**To do**
Write out the lines below word for word, leaving out the pictures.

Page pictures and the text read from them
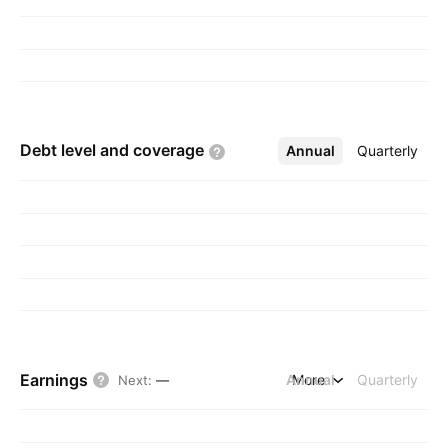
Debt level and
coverage
Annual
More
Quarterly
Earnings
Annual
More
Quarterly
Next
:
—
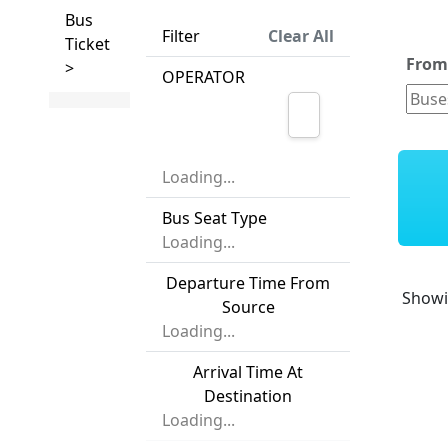
Bus
Filter
Clear All
Ticket
Fro
>
OPERATOR
Loading...
Bus Seat Type
Loading...
Departure Time From
Show
Source
Loading...
Arrival Time At
Destination
Loading...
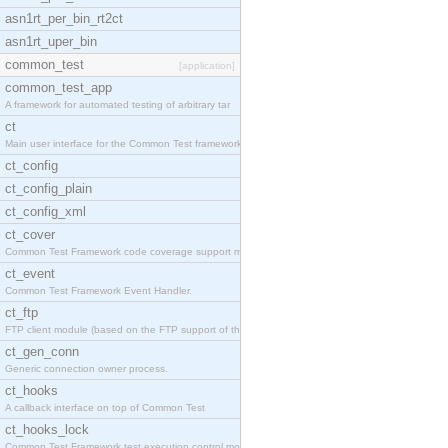
asn1rt_per_bin_rt2ct
asn1rt_uper_bin
common_test
[application]
common_test_app
A framework for automated testing of arbitrary tar
ct
Main user interface for the Common Test framework.
ct_config
ct_config_plain
ct_config_xml
ct_cover
Common Test Framework code coverage support module
ct_event
Common Test Framework Event Handler.
ct_ftp
FTP client module (based on the FTP support of the
ct_gen_conn
Generic connection owner process.
ct_hooks
A callback interface on top of Common Test
ct_hooks_lock
Common Test Framework test execution control modul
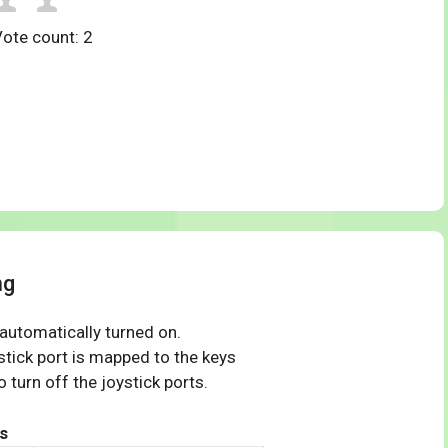
Vote count:
2
ng
 automatically turned on.
tick port is mapped to the keys
 turn off the joystick ports.
s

**Exercise response**
Debt level and
coverage
Annual
More
Quarterly
Earnings
Annual
More
Quarterly
Next
:
—
Bus
Filter
Clear All
Ticket
Fro
>
OPERATOR
Loading...
Bus Seat Type
Loading...
Departure Time From
Show
Source
Loading...
Arrival Time At
Destination
Loading...
asn1rt_per_bin_rt2ct
asn1rt_uper_bin
common_test
[application]
common_test_app
A framework for automated testing of arbitrary tar
ct
Main user interface for the Common Test framework.
ct_config
ct_config_plain
ct_config_xml
ct_cover
Common Test Framework code coverage support module
ct_event
Common Test Framework Event Handler.
ct_ftp
FTP client module (based on the FTP support of the
ct_gen_conn
Generic connection owner process.
ct_hooks
A callback interface on top of Common Test
ct_hooks_lock
Common Test Framework test execution control modul
Vote count:
2
ng
 automatically turned on.
tick port is mapped to the keys
 turn off the joystick ports.
s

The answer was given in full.